MOSCOW (Reuters) - Reports of ballot-stuffing, vote-buying and intimidation in Sunday’s Russian parliamentary election have poured in from dozens of regions, independent election monitors said.
The alleged fraud, which threatens to tarnish the victory of President Vladimir Putin’s United Russia party, ranged from detaining observers to offering gifts in exchange for a pro-Putin vote.
“A group called Young Europe is inviting people who vote for Putin’s team to take part in a lottery for prizes,” such as TVs and refrigerators, said Leonid Gozman, a top official for opposition party Union of Right Forces in St. Petersburg.
“This looks like a mass action. People are showing up at the polls and asking: ‘Where are the presents, where is the lottery?’ and they are told, ‘First you vote, then you get the presents,’” Gozman said.
Putin had promised a fair and transparent election and the head of the Central Electoral Commission, Vladimir Churov, said voting had progressed “calmly and according to schedule”. Churov has not commented so far on specific allegations of violations.
After initial results showed United Russia on course for at least 60 percent of the vote, United Russia chief Boris Gryzlov, said the violations were not significant.
“Of course there are violations, but the question is do they have an impact on the final result ... They in no way put in doubt the final result,” Gryzlov told a news conference.
The main source of complaints has been Golos, Russia’s only independent election observer. Its deputy head, Grigory Melkonyans, said the fraud was systematic.
“These are not isolated incidents. The complaints are from every corner of Russia,” he said.
Observers from former Soviet states, who are monitoring the vote in several regions, found no serious problems, however.
“If any criticism is to be expressed, it is of a technical nature,” said Bakytzhan Zhumagulov, the deputy speaker of Kazakhstan’s parliament, Interfax reported.
The West’s main election monitoring body, the ODIHR, cancelled its mission to Russia, citing visa delays and other hurdles. This left fewer than 80 Western observers to watch over 96,000 polling stations in the world’s biggest country.
Observers from Russia’s political parties, except for Putin’s United Russia party, lambasted the vote.
A common trick they reported involved bussing young people to one polling station after another so they could cast numerous votes, a tactic known as carouseling, which was reported in Moscow and St. Petersburg.
In regions such as Chechnya, the turnout was improbably high. Chechen President Ramzan Kadyrov put participation in his wartorn republic at more than 99 percent, RIA Novosti reported.

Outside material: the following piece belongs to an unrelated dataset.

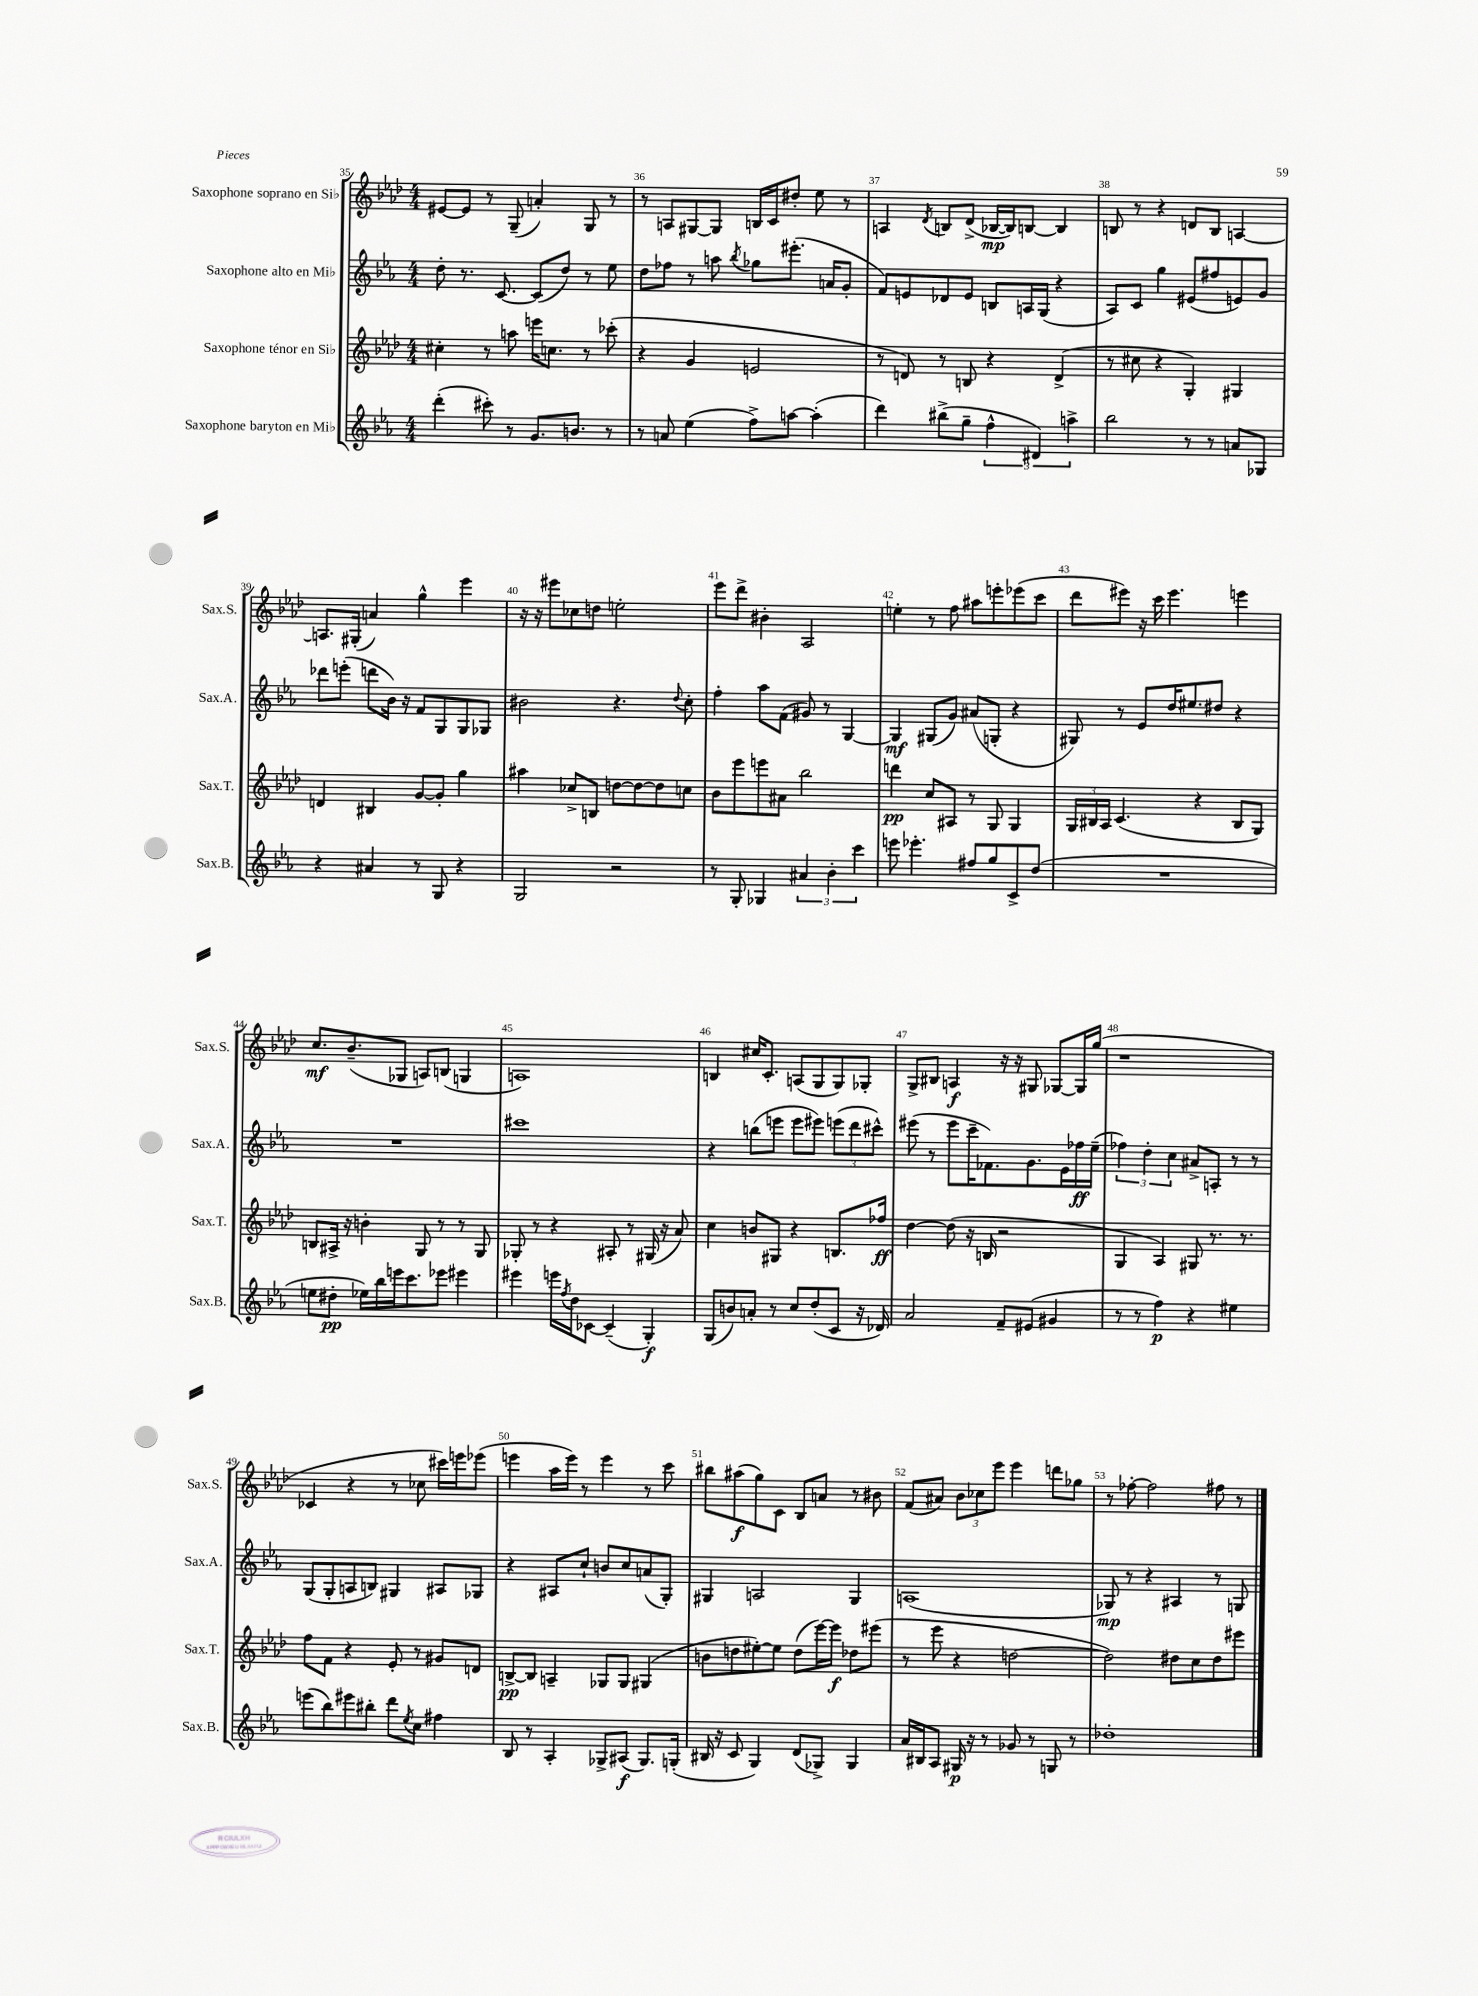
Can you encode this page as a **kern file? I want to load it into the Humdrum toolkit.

“We estimate that the number of people taking part in the carousels is in the thousands,” said Natalia Avilova, spokeswoman for a pro-Kremlin party, Fair Russia.
Police were also seen detaining independent observers in Samara. The observers from civil rights activist group Svoboda were detained at voting stations 906, 909 and 910 for “looking suspicious,” Svoboda said in a statement.
A busload of Communist party observers were also detained by police in Moscow for six hours on Sunday after having their identification papers taken away, Vadim Solovyov, a party official, told Ekho Moskvy.
Golos, or Voice, which has some 2,000 observers in 40 regions, called off observations in Samara and Krasnoyarsk after pressure from police overwhelmed their local branches.
Lyudmila Kuzmina, the head of Golos in Samara, said she was charged a week before the election with using bootleg software in the organization’s office, which police sealed off.
The watchdog’s office in Krasnoyarsk closed after three top representatives resigned from their posts under pressure.
“Police invited them for a chat and told them to quit by November 30,” Golos executive director Lilya Shibanova told Reuters on Sunday. “I have not been able to reach them since then to find out what they were being threatened with.”
By Sunday, the mood of outrage at Golos’ Moscow headquarters seemed to have hardened into cynicism. “What a surprise,” Shibanova said. “It’s not even lunchtime and Tyumen (an oil-producing region) is reporting a 100 percent turnout.”